[작업 과제]: 아래 행들 가운데 "Cricket"라는 단어가 들어 있는 행만 걸러 내어 빠짐없이 옮겨 적으세요.

== 과제 자료 ==

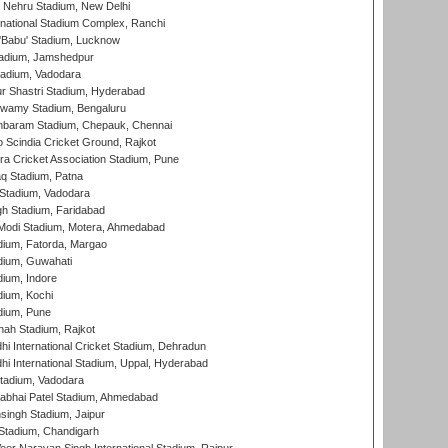
 Nehru Stadium, New Delhi
national Stadium Complex, Ranchi
'Babu' Stadium, Lucknow
adium, Jamshedpur
tadium, Vadodara
r Shastri Stadium, Hyderabad
wamy Stadium, Bengaluru
baram Stadium, Chepauk, Chennai
Scindia Cricket Ground, Rajkot
a Cricket Association Stadium, Pune
q Stadium, Patna
Stadium, Vadodara
h Stadium, Faridabad
Modi Stadium, Motera, Ahmedabad
dium, Fatorda, Margao
dium, Guwahati
ium, Indore
ium, Kochi
dium, Pune
hah Stadium, Rajkot
hi International Cricket Stadium, Dehradun
hi International Stadium, Uppal, Hyderabad
tadium, Vadodara
labhai Patel Stadium, Ahmedabad
ingh Stadium, Jaipur
Stadium, Chandigarh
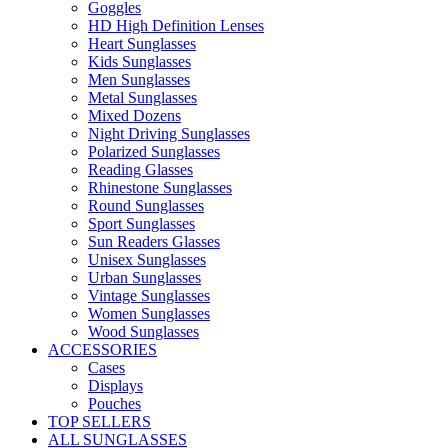
Goggles
HD High Definition Lenses
Heart Sunglasses
Kids Sunglasses
Men Sunglasses
Metal Sunglasses
Mixed Dozens
Night Driving Sunglasses
Polarized Sunglasses
Reading Glasses
Rhinestone Sunglasses
Round Sunglasses
Sport Sunglasses
Sun Readers Glasses
Unisex Sunglasses
Urban Sunglasses
Vintage Sunglasses
Women Sunglasses
Wood Sunglasses
ACCESSORIES
Cases
Displays
Pouches
TOP SELLERS
ALL SUNGLASSES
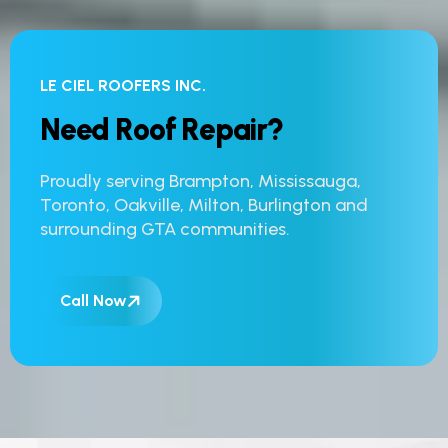
LE CIEL ROOFERS INC.
N
e
e
d
R
o
o
f
R
e
p
a
i
r
?
Proudly serving Brampton, Mississauga,
Toronto, Oakville, Milton, Burlington and
surrounding GTA communities.
Call Now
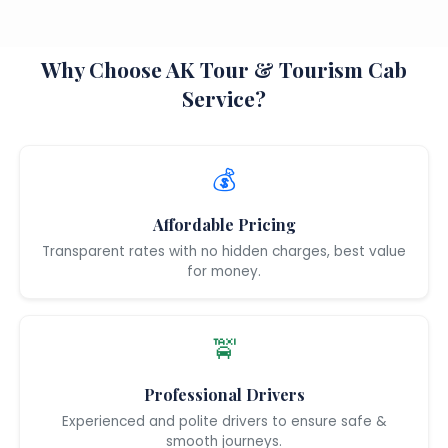
Why Choose AK Tour & Tourism Cab
Service?
💰
Affordable Pricing
Transparent rates with no hidden charges, best value
for money.
🚖
Professional Drivers
Experienced and polite drivers to ensure safe &
smooth journeys.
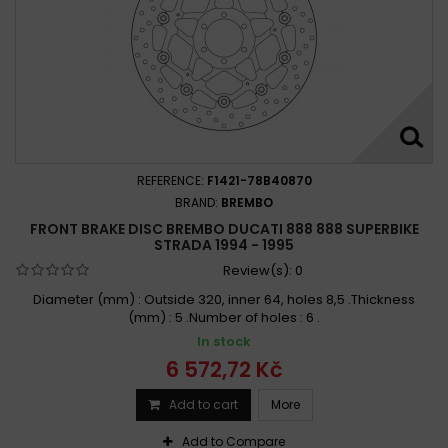
REFERENCE:
F1421-78B40870
BRAND:
BREMBO
FRONT BRAKE DISC BREMBO DUCATI 888 888 SUPERBIKE
STRADA 1994 - 1995
Review(s):
0
Diameter (mm) : Outside 320, inner 64, holes 8,5 .Thickness
(mm) : 5 .Number of holes : 6 .
In stock
6 572,72 Kč
Add to cart
More
Add to Compare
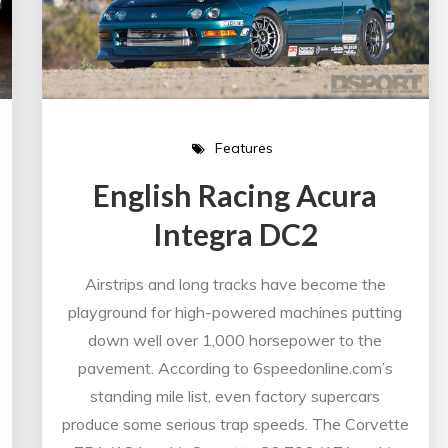
Features
English Racing Acura
Integra DC2
Airstrips and long tracks have become the
playground for high-powered machines putting
down well over 1,000 horsepower to the
pavement. According to 6speedonline.com’s
standing mile list, even factory supercars
produce some serious trap speeds. The Corvette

===

[과제 답변]:
Scindia Cricket Ground, Rajkot
a Cricket Association Stadium, Pune
hi International Cricket Stadium, Dehradun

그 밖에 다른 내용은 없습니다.